Source text |
%%

Clearly, comfort in a living space is not just about the temperature of the air-conditioner or the number of LED lights installed. Comfort is the holistic experience provided by a space that makes you feel productive, happy, healthy and ultimately ensures well-being. Even in a building designed with all modern facilities, there may be simple factors that are the cause of discomfort. What are these factors that make one living space less or more comfortable than the other? 

As we spend almost 90% of our time indoors, it is important for us to understand these factors and remove the causes of discomfort in indoor spaces.

Let us look at 10 factors that you need to eliminate to ensure comfort in your living space:

1. Thermal Discomfort

“Is it just me or the AC seems to be not working today?” “Why is this conference room so cold?” Feeling hot at your workstation in office or freezing in a conference is something most of us are familiar with. The reason behind this may not be a problem with the Air-Conditioning system but rather a gap in the common understanding of Thermal Comfort. According to the ANSI/ASHRAE Standard 55-2010, thermal comfort is defined as “that condition of mind which expresses satisfaction with the thermal environment and is assessed by subjective evaluation.”

%%

Excerpted data |

%%

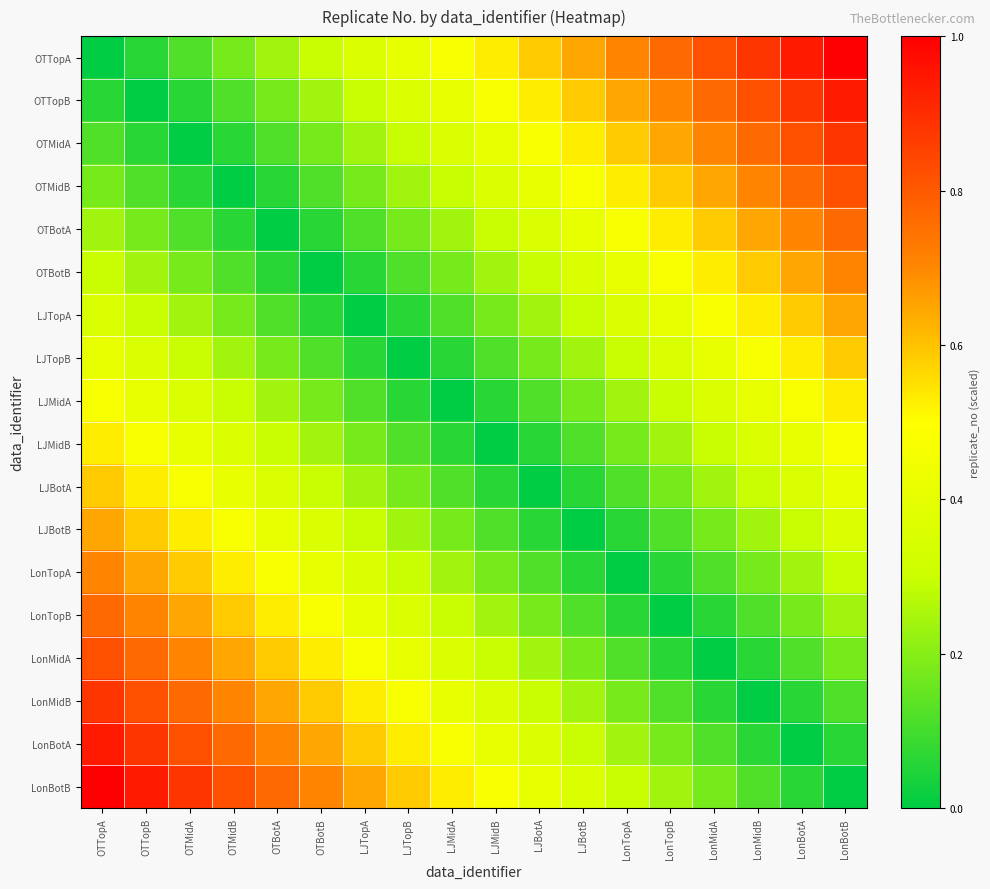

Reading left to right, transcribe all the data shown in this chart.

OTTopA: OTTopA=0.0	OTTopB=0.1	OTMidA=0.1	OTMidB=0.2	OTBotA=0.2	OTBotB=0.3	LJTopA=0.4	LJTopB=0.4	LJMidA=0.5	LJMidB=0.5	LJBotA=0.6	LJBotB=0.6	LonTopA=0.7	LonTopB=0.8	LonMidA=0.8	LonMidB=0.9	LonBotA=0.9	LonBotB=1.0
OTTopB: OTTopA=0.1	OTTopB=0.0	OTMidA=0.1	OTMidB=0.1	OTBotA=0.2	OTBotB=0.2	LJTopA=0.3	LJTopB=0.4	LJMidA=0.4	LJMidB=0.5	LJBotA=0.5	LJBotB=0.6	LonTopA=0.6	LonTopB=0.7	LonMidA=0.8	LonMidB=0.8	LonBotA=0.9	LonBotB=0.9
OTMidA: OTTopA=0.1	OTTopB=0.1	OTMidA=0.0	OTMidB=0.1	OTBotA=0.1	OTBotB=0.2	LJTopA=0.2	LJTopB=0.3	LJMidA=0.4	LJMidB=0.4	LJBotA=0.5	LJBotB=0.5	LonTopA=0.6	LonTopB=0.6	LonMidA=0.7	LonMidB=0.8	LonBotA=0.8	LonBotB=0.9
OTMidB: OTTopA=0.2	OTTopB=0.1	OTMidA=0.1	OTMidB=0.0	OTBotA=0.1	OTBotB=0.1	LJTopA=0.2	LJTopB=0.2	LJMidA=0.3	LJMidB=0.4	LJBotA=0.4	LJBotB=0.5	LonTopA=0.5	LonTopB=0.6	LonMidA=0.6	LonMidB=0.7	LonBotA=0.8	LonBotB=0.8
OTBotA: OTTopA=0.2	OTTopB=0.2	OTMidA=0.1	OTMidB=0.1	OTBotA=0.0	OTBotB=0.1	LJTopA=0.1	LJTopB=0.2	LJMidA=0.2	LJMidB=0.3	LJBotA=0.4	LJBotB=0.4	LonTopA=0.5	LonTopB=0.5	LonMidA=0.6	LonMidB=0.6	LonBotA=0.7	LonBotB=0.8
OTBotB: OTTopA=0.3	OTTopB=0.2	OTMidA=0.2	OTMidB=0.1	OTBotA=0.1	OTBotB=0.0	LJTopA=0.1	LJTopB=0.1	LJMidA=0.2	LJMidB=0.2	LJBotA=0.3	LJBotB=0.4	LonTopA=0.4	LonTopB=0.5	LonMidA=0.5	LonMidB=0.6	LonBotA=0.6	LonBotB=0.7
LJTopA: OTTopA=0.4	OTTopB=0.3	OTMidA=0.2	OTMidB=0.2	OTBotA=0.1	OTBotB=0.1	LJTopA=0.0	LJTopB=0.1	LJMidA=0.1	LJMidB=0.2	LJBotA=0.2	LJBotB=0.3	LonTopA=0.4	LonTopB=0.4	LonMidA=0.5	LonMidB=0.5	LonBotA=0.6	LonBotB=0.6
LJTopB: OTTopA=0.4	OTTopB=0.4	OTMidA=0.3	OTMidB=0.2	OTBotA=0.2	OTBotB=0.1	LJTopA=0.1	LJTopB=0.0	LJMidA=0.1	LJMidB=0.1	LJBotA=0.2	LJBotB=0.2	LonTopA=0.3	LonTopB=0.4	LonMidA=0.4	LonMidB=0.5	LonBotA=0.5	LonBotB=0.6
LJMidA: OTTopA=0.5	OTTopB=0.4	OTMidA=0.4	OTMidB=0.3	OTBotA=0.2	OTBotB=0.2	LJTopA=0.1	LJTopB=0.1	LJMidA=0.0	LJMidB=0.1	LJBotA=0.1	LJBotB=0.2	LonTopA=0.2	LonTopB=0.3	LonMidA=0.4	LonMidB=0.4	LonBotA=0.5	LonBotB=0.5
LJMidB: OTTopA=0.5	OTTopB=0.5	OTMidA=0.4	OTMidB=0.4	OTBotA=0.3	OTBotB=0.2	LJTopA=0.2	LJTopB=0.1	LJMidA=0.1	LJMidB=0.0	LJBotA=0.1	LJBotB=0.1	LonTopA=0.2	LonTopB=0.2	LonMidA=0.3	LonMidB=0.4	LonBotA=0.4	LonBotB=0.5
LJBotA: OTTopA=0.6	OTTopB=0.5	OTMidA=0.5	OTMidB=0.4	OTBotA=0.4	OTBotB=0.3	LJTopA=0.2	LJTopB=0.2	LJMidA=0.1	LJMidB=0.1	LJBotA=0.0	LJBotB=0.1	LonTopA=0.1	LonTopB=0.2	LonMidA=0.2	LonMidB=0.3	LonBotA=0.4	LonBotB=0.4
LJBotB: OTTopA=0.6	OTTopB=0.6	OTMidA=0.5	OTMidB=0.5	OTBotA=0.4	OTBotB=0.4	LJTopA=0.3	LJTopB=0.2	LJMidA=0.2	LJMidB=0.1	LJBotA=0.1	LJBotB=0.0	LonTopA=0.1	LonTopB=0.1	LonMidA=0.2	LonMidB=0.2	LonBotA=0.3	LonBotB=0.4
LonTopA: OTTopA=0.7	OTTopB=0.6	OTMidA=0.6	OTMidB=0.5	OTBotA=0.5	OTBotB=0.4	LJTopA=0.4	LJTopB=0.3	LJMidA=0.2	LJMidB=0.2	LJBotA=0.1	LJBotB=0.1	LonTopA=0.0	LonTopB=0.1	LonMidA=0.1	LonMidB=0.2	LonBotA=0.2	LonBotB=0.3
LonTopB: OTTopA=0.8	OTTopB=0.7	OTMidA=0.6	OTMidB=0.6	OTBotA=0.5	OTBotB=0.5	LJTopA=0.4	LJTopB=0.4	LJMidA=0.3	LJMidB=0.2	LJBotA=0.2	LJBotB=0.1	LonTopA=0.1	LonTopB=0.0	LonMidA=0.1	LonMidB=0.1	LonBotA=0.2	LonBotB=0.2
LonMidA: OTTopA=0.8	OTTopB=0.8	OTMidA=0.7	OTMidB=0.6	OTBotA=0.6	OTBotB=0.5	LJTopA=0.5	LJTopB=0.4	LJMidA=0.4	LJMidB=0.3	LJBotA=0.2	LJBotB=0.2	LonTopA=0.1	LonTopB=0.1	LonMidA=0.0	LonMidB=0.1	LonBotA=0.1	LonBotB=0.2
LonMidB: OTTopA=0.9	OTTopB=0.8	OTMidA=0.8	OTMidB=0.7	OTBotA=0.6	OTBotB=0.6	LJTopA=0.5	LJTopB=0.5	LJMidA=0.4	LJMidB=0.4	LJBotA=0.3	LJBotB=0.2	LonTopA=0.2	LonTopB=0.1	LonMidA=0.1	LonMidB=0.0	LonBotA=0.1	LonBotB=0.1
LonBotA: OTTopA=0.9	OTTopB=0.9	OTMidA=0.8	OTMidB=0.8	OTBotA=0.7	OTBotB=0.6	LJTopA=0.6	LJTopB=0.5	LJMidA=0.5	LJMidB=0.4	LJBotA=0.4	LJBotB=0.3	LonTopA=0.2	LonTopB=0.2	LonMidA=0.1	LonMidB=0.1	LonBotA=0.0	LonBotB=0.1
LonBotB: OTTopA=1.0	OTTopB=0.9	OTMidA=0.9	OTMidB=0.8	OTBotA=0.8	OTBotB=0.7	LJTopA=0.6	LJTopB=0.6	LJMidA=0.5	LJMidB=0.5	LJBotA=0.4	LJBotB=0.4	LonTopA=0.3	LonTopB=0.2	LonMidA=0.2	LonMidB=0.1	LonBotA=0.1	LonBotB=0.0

%%

Task requirements |
Pick up the piece on comfort in living spaces after its last sentence and keep writing it. The data comes from a separate source.

Reply to the exercise |
Also known as human comfort, thermal comfort is the occupants’ satisfaction with the surrounding thermal conditions and is essential to consider when designing a structure that will be occupied by people. Thermal Discomfort can be attributed to several factors like direct heat from the sun, air velocity and temperature inside, relative humidity on a day, heat radiation from every object inside a building and the amount of heat transfer due to temperature difference from the exterior to the interior.

Glass can potentially influence the thermal conditions within a building. When designing a building envelope with glass, there are three key performance concepts, namely Solar Factor, U-value and Relative Heat Gain.

The Solar Factor measures the percentage of heat that passes through the glass. Lower the Solar Factor, higher the solar protection and therefore higher the performance of the solar control glass. U-value, a measure of thermal transmittance, is the rate of heat transferred (heat lost or gained) through glass (fenestration/ glazing specifically) by the combined effects of conduction, convection, and radiation when there is a temperature difference between the interior and exterior of a building. Relative Heat Gain describes the amount of heat energy entering through the glass due to the direct solar radiation incident & heat transfer due temperature difference. Lower the Relative Heat Gain, better the energy efficiency. By choosing the right glass type, you can achieve thermal comfort, without compromising on daylight.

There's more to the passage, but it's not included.